Park Chan-wook y mêle à merveille cette tension de plus en plus insoutenable à un humour bien senti qui permet d’apporter un peu d’air, sans pour autant jamais tourner en ridicule les situations. C’est d’ailleurs une particularité qu’on retrouvera souvent dans ce cinéma sud coréen, notamment dans le très dur mais parfois très drôle Memories of Murder déjà cité.
Ce difficile équilibre où de nombreux films se cassent les dents sur l’un ou l’autre des aspects (voir les deux) est possible grâce à la grande maîtrise de la mise en scène de Park Chan-wook ainsi que par la formidable prestation des acteurs qui sonne très vraie et tout simplement très… humaine. Il y a une vraie chaleur humaine qui se dégage de nombreuses séquences.
Il est d’ailleurs à noter que ce film marque aussi l’arrivée sur le devant de la scène de plusieurs acteurs que l’on retrouvera dans de nombreux films majeurs de cette nouvelle vague, dont principalement Song Kang-ho (Memories of Murder, The Host, Le bon, la brute et le cinglé…), mais aussi Lee Byung-Hun (Le bon, la brute et le cinglé, A bittersweet life, A meet the devil…), soit les deux acteurs principaux de JSA, les deux survivants de l’affaire.
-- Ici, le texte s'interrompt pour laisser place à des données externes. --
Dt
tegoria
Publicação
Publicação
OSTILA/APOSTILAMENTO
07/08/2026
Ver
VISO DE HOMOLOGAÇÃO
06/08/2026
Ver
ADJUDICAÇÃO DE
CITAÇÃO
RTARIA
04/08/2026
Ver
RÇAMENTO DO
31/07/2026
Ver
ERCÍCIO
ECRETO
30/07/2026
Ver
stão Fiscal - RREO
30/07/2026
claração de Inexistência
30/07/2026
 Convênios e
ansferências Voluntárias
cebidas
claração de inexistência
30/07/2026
Mais au delà d’un film parfaitement maîtrisé dans sa forme, c’est aussi un film important et éblouissant quand à ce qu’il raconte, ce qui en ressort, à savoir une ode à l’unité du peuple coréen. Aussi bien par l’histoire, par l’intrigue qui place la fraternité au centre, que par la mise en scène.
La plus grosse partie du film prend place dans une zone très restreinte : au niveau des deux postes de garde frontière, juste séparé par un pont de quelques mètres.
La réalisation n’aura de cesse de jouer sur cette frontière par différents plans de caméra. Ou par des scènes comme celle où des soldats se retrouve perdus, ne sachant même pas de quelle côté ils sont.
Et cette mise en scène va plus loin puisqu’elle se joue aussi de la frontière non pas au sol, entre deux pays, mais culturelle, entre deux peuples qui ne font en fait qu’un, dans de superbes plans, transitions, ou tout simplement par le décor, les costumes, les dialogues.
Ces frontières, ces divisions, deviennent alors totalement artificielles.
Park Chan-wook ne s’attarde jamais sur la politique des deux états, tout juste sont-ils évoqué et subtilement critiqués (comme l’ONU par ailleurs) surtout pour leur agressivité envers leur voisin. Ce qui l’intéresse vraiment c’est le peuple coréen, représenté ici par plusieurs soldats qui exercent leur service militaire, et par l’enquêtrice dont le passé que l’on découvre vers la fin du film, est lourd de sens.
Il est à noter que l’éditeur et distributeur français La Rabbia a lancé un remasterisation 4K du film tout récemment, et a permis sa diffusion dans quelques salles de cinéma. Une version DVD/BluRay a également de grande chance de sortir l’année prochaine si on s’en tient aux pratiques de l’éditeur.
Une bande annonce accompagne cette ressortie, malheureusement celle ci en révèle un peu trop sur le film dans lequel il est préférable de se lancer en en sachant le moins possible si l’histoire elle-même tellement la maîtrise du récit est totale. Rien n’est laissé au hasard que ce soit sur la forme ou dans le fond. Tout fait sens, sert le film, son propos, son intensité narrative, jusqu’à ce plan final déchirant où s’entremêlent passé et présent.
Très grand film donc, de par ce qu’il représente pour le cinéma sud coréen et même mondial, pour la Corée en terme culturel, et tout simplement par sa puissance humaniste qui ne peut laisser insensible.